Ali was arrested by armed police in Shipley three days later in the car, which had been fitted with fake registration plates stuck on with adhesive tape which bore the fingerprints of Ahmed.

He was with his mother, ten-year-old brother and 17-year-old cousin in the car, and said while giving evidence they had been on the way to a car boot sale in Yeadon when he was stopped by police.

Ahmed had six previous convictions for 17 offences, including aggravated vehicle taking in 2013 and three counts of handling stolen goods, which he was already in prison for during the trial. Ali had two previous convictions, including the retention of criminal property - a Range Rover - as a minor.

As a result of the incident, both victims have had to undergo cognitive behavioural therapy and Ms Herar has been forced to shut her business.

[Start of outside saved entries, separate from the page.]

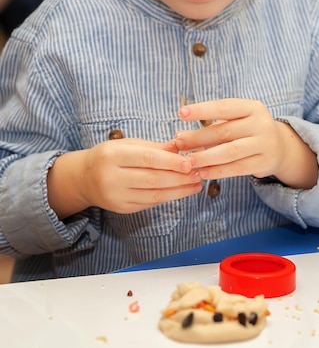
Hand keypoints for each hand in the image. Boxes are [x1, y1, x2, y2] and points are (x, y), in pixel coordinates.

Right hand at [48, 138, 201, 217]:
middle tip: (198, 174)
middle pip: (152, 179)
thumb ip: (156, 147)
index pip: (147, 158)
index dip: (170, 161)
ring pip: (153, 194)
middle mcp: (111, 177)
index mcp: (112, 155)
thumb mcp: (129, 145)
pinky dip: (168, 197)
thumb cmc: (111, 156)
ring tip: (196, 184)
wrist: (84, 178)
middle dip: (179, 177)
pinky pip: (149, 203)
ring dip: (178, 190)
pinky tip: (181, 191)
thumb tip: (182, 145)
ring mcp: (116, 196)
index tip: (190, 163)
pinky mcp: (122, 208)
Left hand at [175, 99, 318, 188]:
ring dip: (205, 157)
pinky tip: (202, 172)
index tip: (181, 113)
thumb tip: (182, 136)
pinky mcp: (264, 163)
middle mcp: (261, 124)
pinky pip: (237, 168)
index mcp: (252, 107)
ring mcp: (264, 144)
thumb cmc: (248, 130)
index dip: (202, 110)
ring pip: (230, 152)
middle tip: (178, 141)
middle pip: (224, 131)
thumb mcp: (238, 120)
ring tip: (187, 161)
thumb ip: (215, 125)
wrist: (280, 147)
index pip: (224, 107)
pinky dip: (218, 171)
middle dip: (198, 137)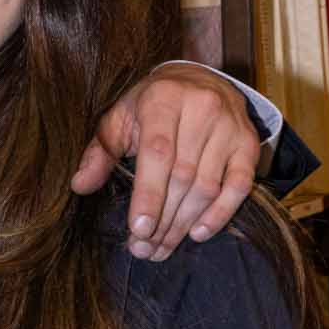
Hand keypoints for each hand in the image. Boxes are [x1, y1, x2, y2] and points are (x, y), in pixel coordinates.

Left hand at [70, 62, 260, 258]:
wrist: (199, 80)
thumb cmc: (150, 105)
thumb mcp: (119, 119)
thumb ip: (100, 151)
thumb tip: (80, 185)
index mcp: (163, 99)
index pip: (158, 154)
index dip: (149, 195)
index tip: (139, 229)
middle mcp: (201, 109)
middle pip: (182, 176)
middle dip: (162, 219)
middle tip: (144, 249)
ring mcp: (229, 126)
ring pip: (207, 186)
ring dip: (184, 223)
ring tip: (162, 247)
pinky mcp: (248, 143)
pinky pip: (239, 186)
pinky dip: (220, 214)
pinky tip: (198, 233)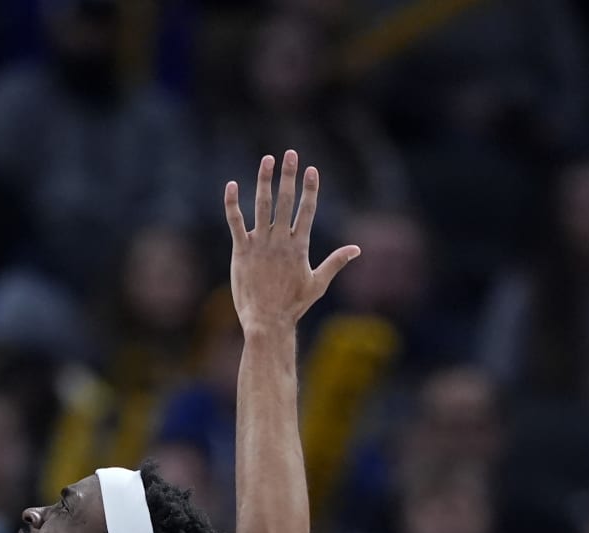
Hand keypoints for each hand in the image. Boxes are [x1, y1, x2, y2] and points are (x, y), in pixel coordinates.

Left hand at [226, 150, 358, 335]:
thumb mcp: (318, 284)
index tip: (312, 169)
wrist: (267, 322)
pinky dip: (232, 203)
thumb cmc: (293, 305)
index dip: (310, 189)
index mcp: (299, 247)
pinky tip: (231, 185)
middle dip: (289, 176)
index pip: (307, 211)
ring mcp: (260, 244)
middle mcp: (280, 241)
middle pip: (286, 201)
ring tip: (267, 160)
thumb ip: (335, 262)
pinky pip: (235, 222)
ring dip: (264, 181)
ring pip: (262, 206)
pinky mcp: (241, 250)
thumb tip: (357, 250)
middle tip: (291, 153)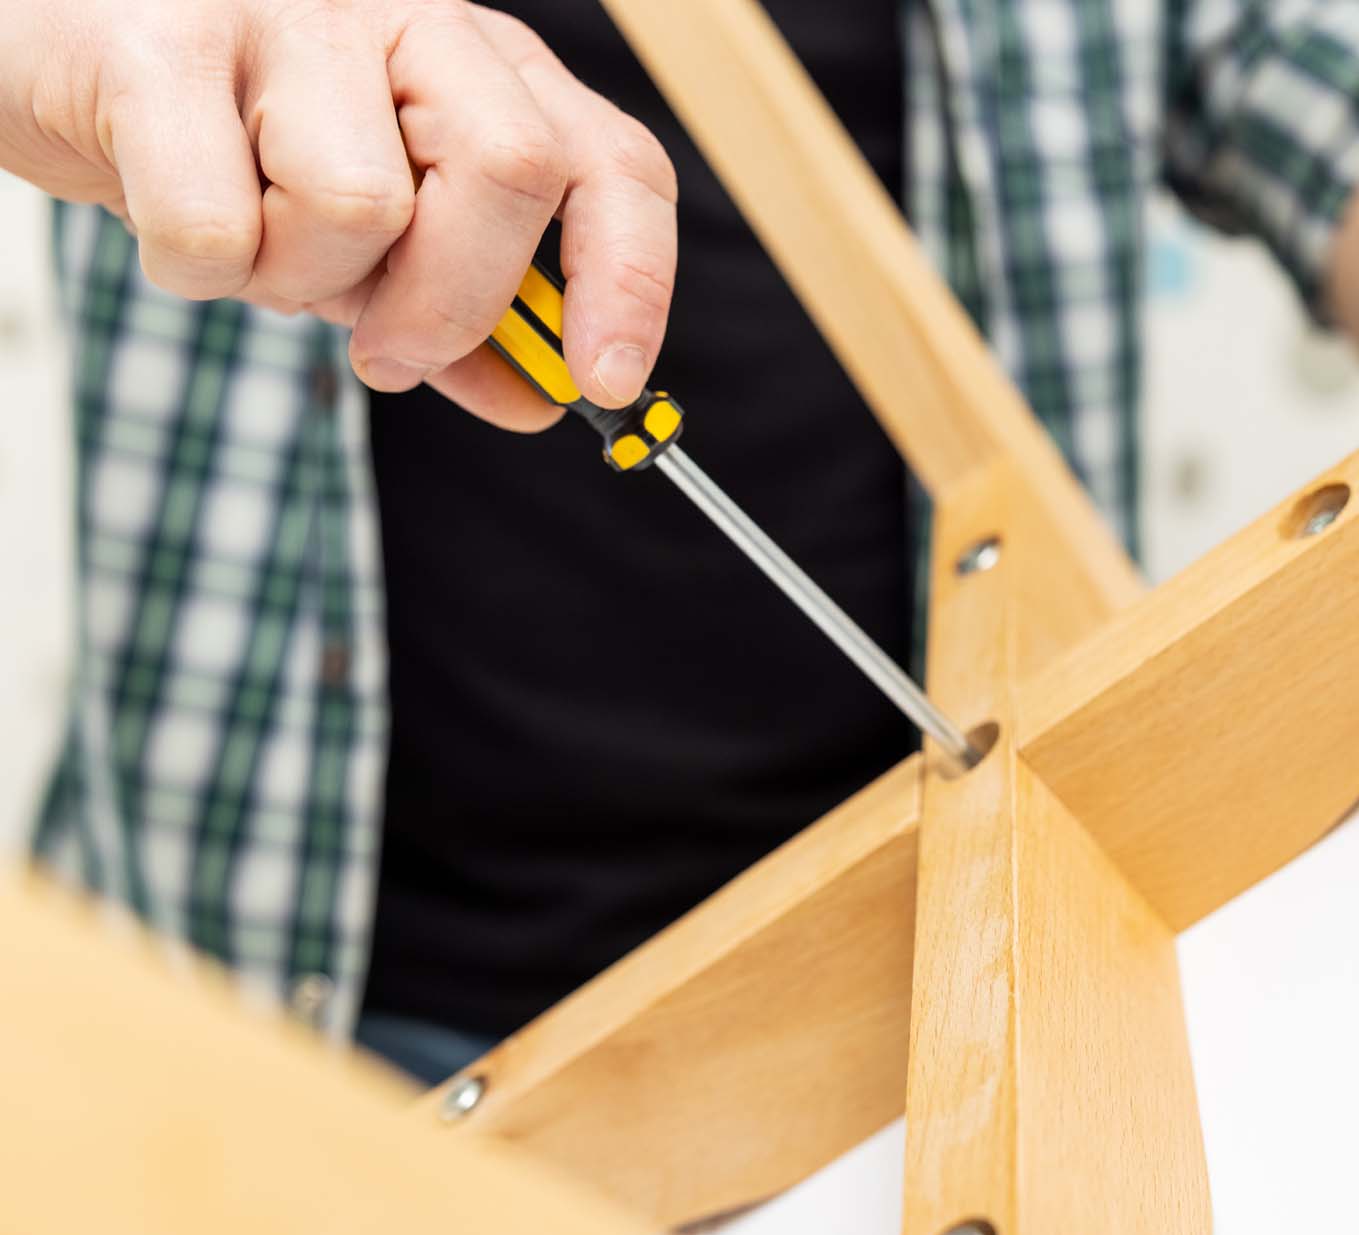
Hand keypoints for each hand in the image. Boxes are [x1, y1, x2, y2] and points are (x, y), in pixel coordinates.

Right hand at [0, 0, 677, 429]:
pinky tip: (171, 224)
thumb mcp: (368, 239)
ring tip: (251, 245)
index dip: (629, 278)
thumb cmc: (225, 141)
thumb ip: (459, 318)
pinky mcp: (155, 45)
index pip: (610, 161)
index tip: (610, 383)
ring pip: (363, 205)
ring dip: (301, 282)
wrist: (47, 55)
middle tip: (388, 352)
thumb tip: (540, 401)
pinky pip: (221, 226)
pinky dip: (199, 272)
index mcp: (474, 58)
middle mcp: (399, 11)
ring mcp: (281, 14)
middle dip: (457, 302)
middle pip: (511, 169)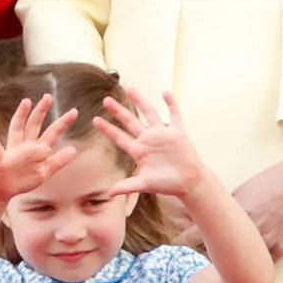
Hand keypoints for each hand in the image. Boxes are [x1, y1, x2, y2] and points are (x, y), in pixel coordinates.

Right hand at [0, 94, 80, 203]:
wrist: (3, 190)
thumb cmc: (24, 179)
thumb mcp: (44, 172)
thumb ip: (58, 161)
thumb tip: (74, 149)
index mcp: (37, 149)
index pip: (51, 133)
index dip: (62, 123)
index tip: (74, 111)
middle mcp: (25, 146)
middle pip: (34, 125)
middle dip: (41, 111)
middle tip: (48, 97)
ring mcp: (13, 151)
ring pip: (16, 130)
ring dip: (20, 116)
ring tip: (26, 102)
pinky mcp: (1, 161)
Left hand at [94, 90, 214, 202]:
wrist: (188, 182)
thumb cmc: (166, 184)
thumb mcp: (145, 185)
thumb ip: (128, 187)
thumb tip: (109, 193)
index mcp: (139, 151)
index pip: (120, 137)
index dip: (107, 129)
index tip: (95, 120)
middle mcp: (148, 140)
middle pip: (130, 121)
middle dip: (118, 111)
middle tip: (105, 99)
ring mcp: (163, 134)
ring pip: (149, 113)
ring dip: (140, 101)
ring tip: (130, 89)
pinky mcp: (177, 133)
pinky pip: (174, 115)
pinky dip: (171, 104)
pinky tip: (165, 93)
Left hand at [174, 154, 282, 259]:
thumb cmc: (274, 181)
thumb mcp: (245, 189)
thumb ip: (228, 205)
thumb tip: (211, 211)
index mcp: (233, 214)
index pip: (199, 233)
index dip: (186, 240)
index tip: (175, 245)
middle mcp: (246, 230)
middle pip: (216, 252)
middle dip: (206, 254)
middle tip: (194, 258)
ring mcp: (264, 242)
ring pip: (240, 262)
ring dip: (231, 262)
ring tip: (226, 263)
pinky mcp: (280, 249)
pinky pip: (262, 262)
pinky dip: (254, 263)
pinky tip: (249, 265)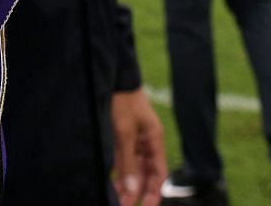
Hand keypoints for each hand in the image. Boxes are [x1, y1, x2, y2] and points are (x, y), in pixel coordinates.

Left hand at [111, 87, 166, 205]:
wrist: (113, 78)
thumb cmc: (123, 101)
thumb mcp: (125, 131)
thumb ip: (129, 161)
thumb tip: (133, 188)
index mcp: (155, 140)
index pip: (160, 173)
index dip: (155, 192)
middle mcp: (146, 143)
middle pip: (146, 174)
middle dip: (137, 191)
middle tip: (123, 204)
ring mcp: (134, 141)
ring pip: (134, 169)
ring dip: (126, 184)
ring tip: (115, 197)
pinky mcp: (122, 138)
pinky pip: (123, 161)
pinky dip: (119, 173)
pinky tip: (111, 183)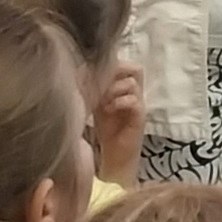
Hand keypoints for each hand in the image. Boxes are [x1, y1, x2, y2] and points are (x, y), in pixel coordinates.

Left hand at [91, 61, 146, 180]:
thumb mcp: (97, 104)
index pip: (125, 64)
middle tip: (102, 84)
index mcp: (125, 87)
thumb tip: (80, 70)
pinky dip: (119, 102)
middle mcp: (134, 93)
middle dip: (117, 72)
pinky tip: (108, 110)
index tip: (93, 74)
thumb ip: (94, 88)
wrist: (116, 156)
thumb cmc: (107, 130)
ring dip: (114, 89)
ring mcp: (139, 104)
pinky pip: (134, 100)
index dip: (111, 65)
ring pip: (132, 82)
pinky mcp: (140, 117)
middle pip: (135, 68)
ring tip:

During sentencing, Judge Jonathan Durham Hall QC said both women were “innocent and vulnerable” and had been put through “real trauma” by the incident.

He said: “This was not an opportunistic offence, it was an armed robbery deliberately targeting women in the salon.

“You walked past the car and went straight into the salon and straight up to the therapist who was giving a treatment.

“You angrily told them to give you the keys and pointed a gun at them that they thought was real, then too the keys and went straight outside.”

He told Ali he was the “intended recipient” of the car, and was driving it “blatantly and confidently” on false plates.

“You tried to lie your way out of this and I take a grievous view of those who receive property stolen in an armed robbery and I am utterly unpersuaded by any of the submissions you had no prior knowledge the car was stolen. You knew what you were doing.”

As the pair were sent to prison, a group of men sitting in the public gallery, believed to be friends or relatives of the pair, hurled abusive insults in the direction of Judge Durham Hall, who ordered one man to be arrested. The man was detained by a police officer, but later escaped from security officers before he could be brought before the court.